## FRAGMENTO DE PÁGINA
□ □ □ □
Qué cruz. Qué aburrición la escarpada montaña de un telediario piramidal. Si lo llega a saber la cabra no se tira al monte por mucho que le tire. Está hasta los cuernos. Qué gana de pasar de todo. Esto no hay quién lo aguante. Con el aliento recobrado la cabra y yo tratamos de discernir qué posicionamiento moral entraña el aburrimiento. Mientras ella se come unos archivos del Poder Judicial antes de que los digitalicen –a menos bulto quizá algo de claridad institucional– a mí un sudor se me va y otro se me viene. Todo por buscar la música callada, desear que cada amanecer dé a luz una conversa social serena, conciliadora, que si salta un nombre con tono de primera plana sea porque le han dado un Nobel o se ha metido monje/a en el Tíbet. Que el aluvión de ruidos se pierda en la «música callada» del compositor Mompou y del rapero Juan de la Cruz, que se remanse el aire para no desertar. Hoy las notas están contaminadas, los sostenidos desestabilizados, los silencios avisan de próximos zafarranchos.
Dormirse en la sauna del pasar de todo tampoco lo va a empeorar. La cabrita del cuento lo ve claro, si no nos han untado ni nos van a enchironar ni somos maderos ni tenemos cuentas paradisíacas ¿a qué viene montarnos parabolillas de malas conciencias? El aburrimiento adormece, se mira para otro lado, ni malos ni buenos, todos iguales, todos corruptos, todos presuntos.
La Historia delata que robar del común es una tentación irresistible, crónica, endémica en todos los agrupamientos. Será el destino. Otro plasta que corrompe el saber popular: «no hay mal que cien años dure, ni cuerpo (gobierno, nación, barriada) que lo resista». Ya. El mal dura. Siglos. Y los cuerpos afectados resisten. Equis.
□ □ □ □
## TAREAS DEL EJERCICIO
**A)** Según el fragmento sobre el aburrimiento, ¿qué se come la cabra mientras al narrador le va y le viene el sudor?
**B)** Enumera los adjetivos con que el fragmento sobre el aburrimiento califica la tentación de robar del común.
□ □ □ □
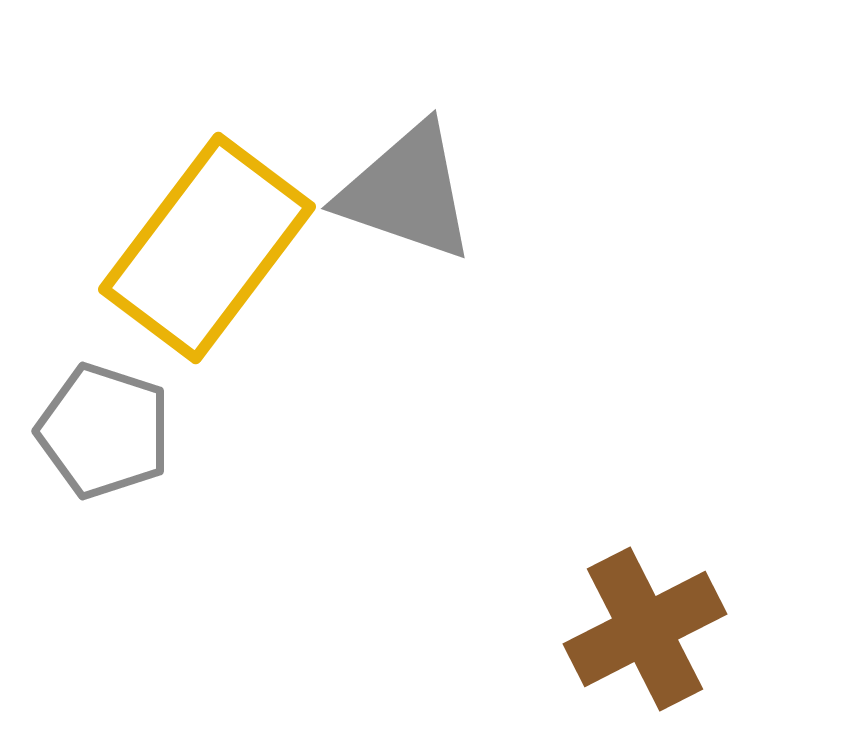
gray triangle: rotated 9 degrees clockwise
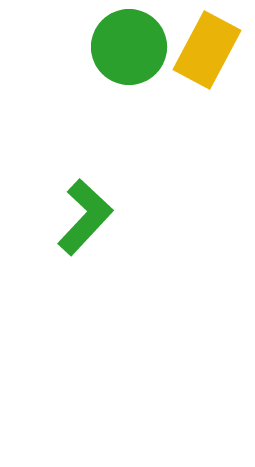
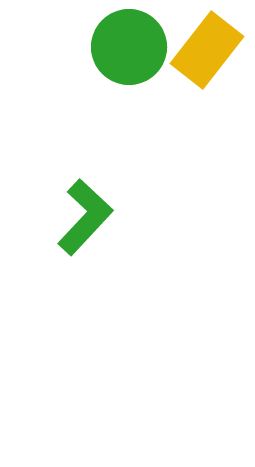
yellow rectangle: rotated 10 degrees clockwise
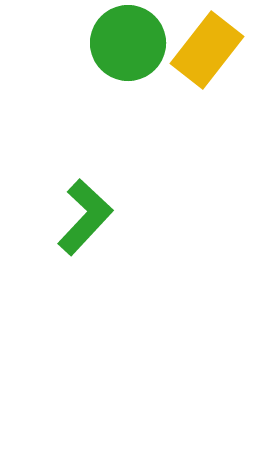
green circle: moved 1 px left, 4 px up
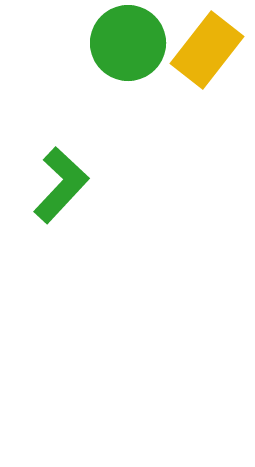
green L-shape: moved 24 px left, 32 px up
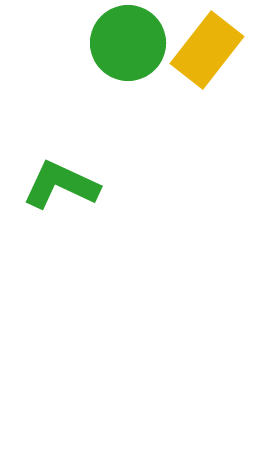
green L-shape: rotated 108 degrees counterclockwise
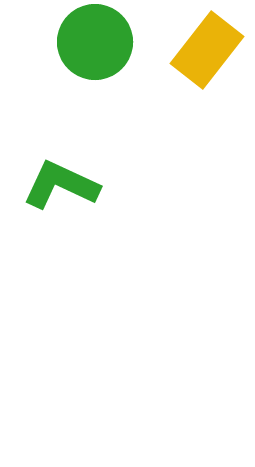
green circle: moved 33 px left, 1 px up
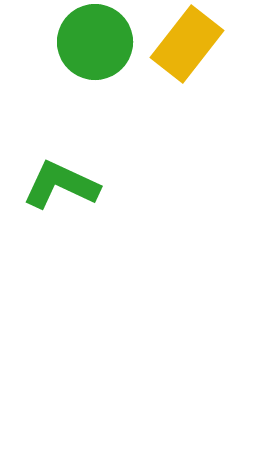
yellow rectangle: moved 20 px left, 6 px up
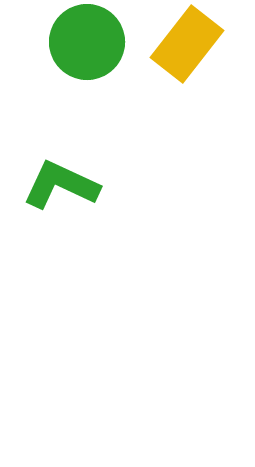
green circle: moved 8 px left
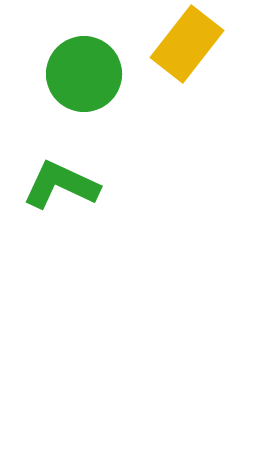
green circle: moved 3 px left, 32 px down
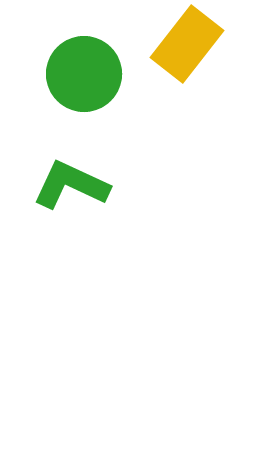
green L-shape: moved 10 px right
□ □ □ □
## LAS RESPUESTAS
**A)** Unos archivos del Poder Judicial, antes de que los digitalicen.

**B)** Irresistible, crónica y endémica.